§ Provided data:
^^^^^^^^

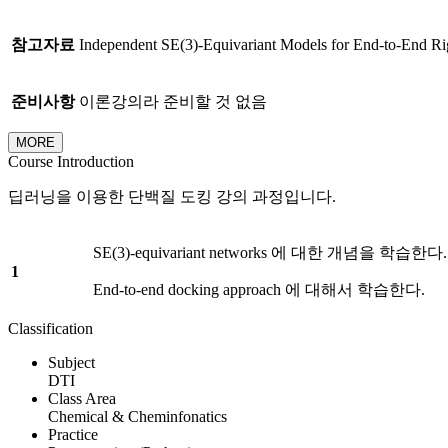
참고자료
Independent SE(3)-Equivariant Models for End-to-End Rigi
준비사항
이론강의라 준비할 것 없음
MORE
Course Introduction
딥러닝을 이용한 단백질 도킹 강의 과정입니다.
SE(3)-equivariant networks 에 대한 개념을 학습한다.
1
End-to-end docking approach 에 대해서 학습한다.
Classification
Subject
DTI
Class Area
Chemical & Cheminfonatics
Practice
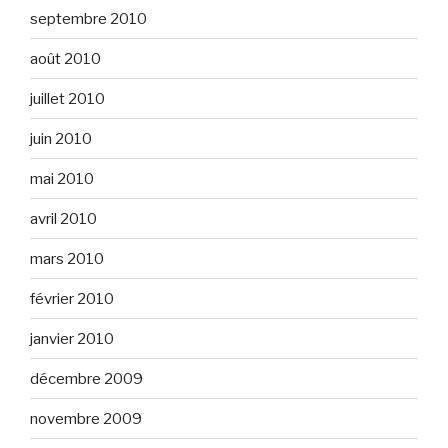
septembre 2010
août 2010
juillet 2010
juin 2010
mai 2010
avril 2010
mars 2010
février 2010
janvier 2010
décembre 2009
novembre 2009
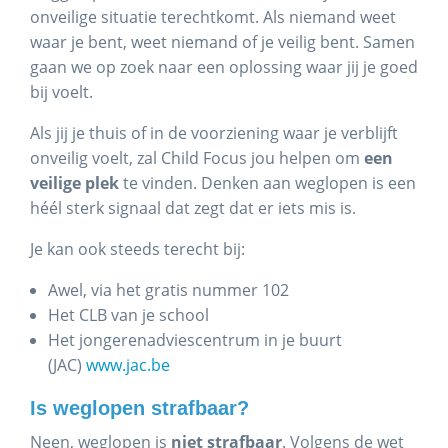
onveilige situatie terechtkomt. Als niemand weet
waar je bent, weet niemand of je veilig bent. Samen
gaan we op zoek naar een oplossing waar jij je goed
bij voelt.
Als jij je thuis of in de voorziening waar je verblijft
onveilig voelt, zal Child Focus jou helpen om
een
veilige plek
te vinden. Denken aan weglopen is een
héél sterk signaal dat zegt dat er iets mis is.
Je kan ook steeds terecht bij:
Awel, via het gratis nummer 102
Het CLB van je school
Het jongerenadviescentrum in je buurt
(JAC)
www.jac.be
Is weglopen strafbaar?
Neen, weglopen is
niet strafbaar
. Volgens de wet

^^^^^^^^

§ Your objective: Filter the entries down to the lines that include the string "voelt".

§ Answer for the task:
bij voelt.
onveilig voelt, zal Child Focus jou helpen om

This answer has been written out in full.